Extract:
I aim to prove that there are cases where it is useful. I do not
think that sched_yield should be used, but that's a whole different
story (but I do think we should have a thread_yield for the sake
of netware and other totally userspace thread implementations
-- not to stir up the fire any more ;)

> The testlock case doesn't matter because it never hits any of the 
> Solaris-defined entry points.  This is a quirk in the OS and I see 
> no reason to work around it.  If you want to make testlock do the 
> right thing with the Solaris LWP model, use a reader/writer lock
> to synchronize the starting of the threads.  This way you guarantee 
> that all threads are started before you start execution of the 
> tight exclusive loop (which is something that testlock doesn't do 
> now).  You are assuming that the threads are created in parallel -
> nowhere is that ordering is guaranteed.

I don't think it's a quirk of the thread library, I think it's
fully expected. For the sake of others, here's an excerpt from the
Solaris 8 pthread_setconcurrency(3THR) man page:

DESCRIPTION
     Unbound threads in a process may or may not be  required  to
     be  simultaneously active. By default, the threads implemen-
     tation ensures that  a  sufficient  number  of  threads  are
     active  so  that  the process can continue to make progress.
     While this conserves system resources, it  may  not  produce
     the most effective level of concurrency.

     The  pthread_setconcurrency() function allows an application
     to  inform  the  threads  implementation of its desired con-
     currency level, new_level. The actual level  of  concurrency
     provided  by the implementation as a result of this function
     call is unspecified.

...

Although that is a very vague description of the mechanics of this
call, it does make it clear that the initial settings may not
be desired in all cases.

> > In consideration of your statement here I spend some time reading
> > the Solaris 8 libpthread source. On that platform your statement
> > here is false. Calling pthread_setconcurrency (or thr_setconcurrency
> > for that matter) can only change the number of multiplexed LWPs in
> > two ways: either not at all, or by increasing the number. I see
> > no way that it acts as a ceiling.
> 
> Yes, you are correct and I was wrong - I reread the Solaris Internals 
> book on my flight back to LAX today.  It isn't a ceiling.  However, 
> the case of creating too many LWPs is completely valid and is brought 
> up many times in their discussion of LWPs versus a bound thread model.
> Kernel threads are very expensive in Solaris and part of the reason 
> that it handles threads well is because it multiplexes the kernel 
> threads efficiently.  No other OS I have seen handles threads as
> gracefully as Solaris.

Creating too many LWPs may be a problem, and is something I intend
on looking into. I do however feel this is something the application
writer is going to have to deal with case-by-case.

In my experimentations with setconcurrency I have arrived at some
conclusions (*on Solaris8):

- setconcurrency(0) has not affect on the number of LWPs.
- setconcurrency(n) will create new LWPs if n > current_num_lwps
                     else it will have no effect on the number of LWPs.

Dataset content:
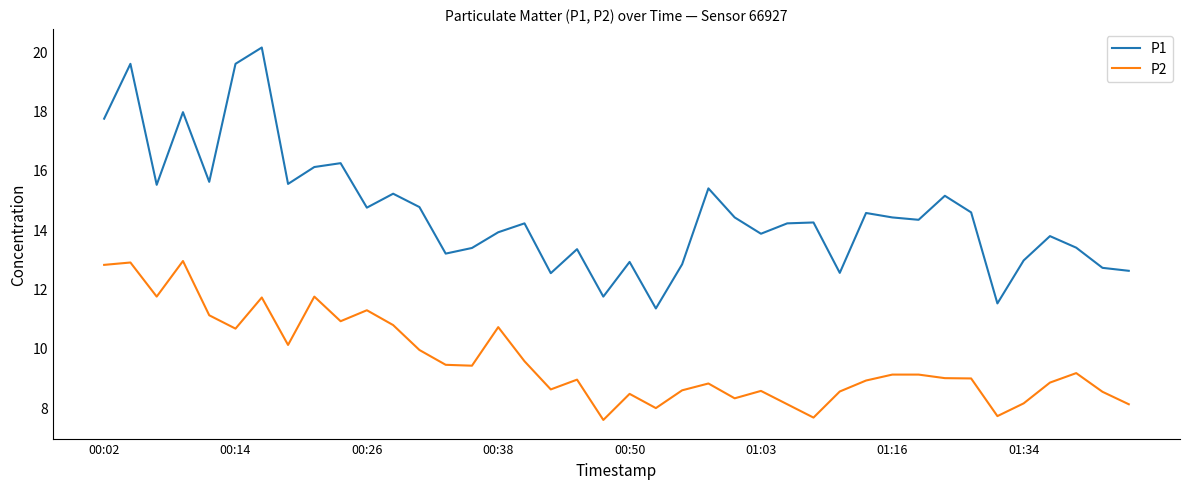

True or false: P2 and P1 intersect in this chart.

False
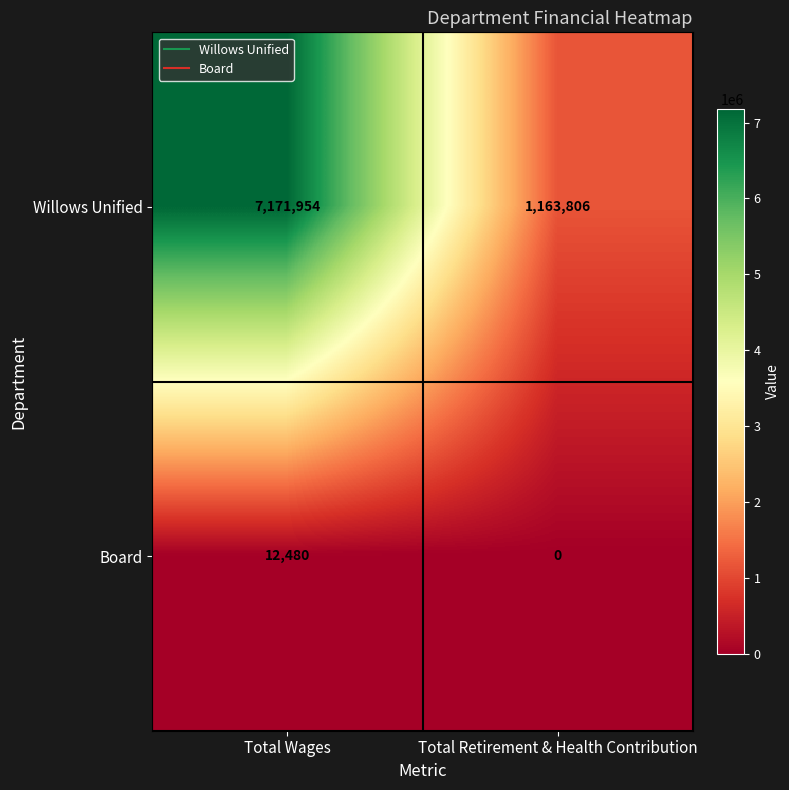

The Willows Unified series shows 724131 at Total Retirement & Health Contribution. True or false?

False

==

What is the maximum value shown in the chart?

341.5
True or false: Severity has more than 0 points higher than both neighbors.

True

Required action: Could you write out everything in the Solaris threads discussion from "Creating too many LWPs may" down to "effect on the number of LWPs.", substituting "thr_setconcurrency" for "setconcurrency"?

Exercise response:
Creating too many LWPs may be a problem, and is something I intend
on looking into. I do however feel this is something the application
writer is going to have to deal with case-by-case.

In my experimentations with thr_setconcurrency I have arrived at some
conclusions (*on Solaris8):

- thr_setconcurrency(0) has not affect on the number of LWPs.
- thr_setconcurrency(n) will create new LWPs if n > current_num_lwps
                     else it will have no effect on the number of LWPs.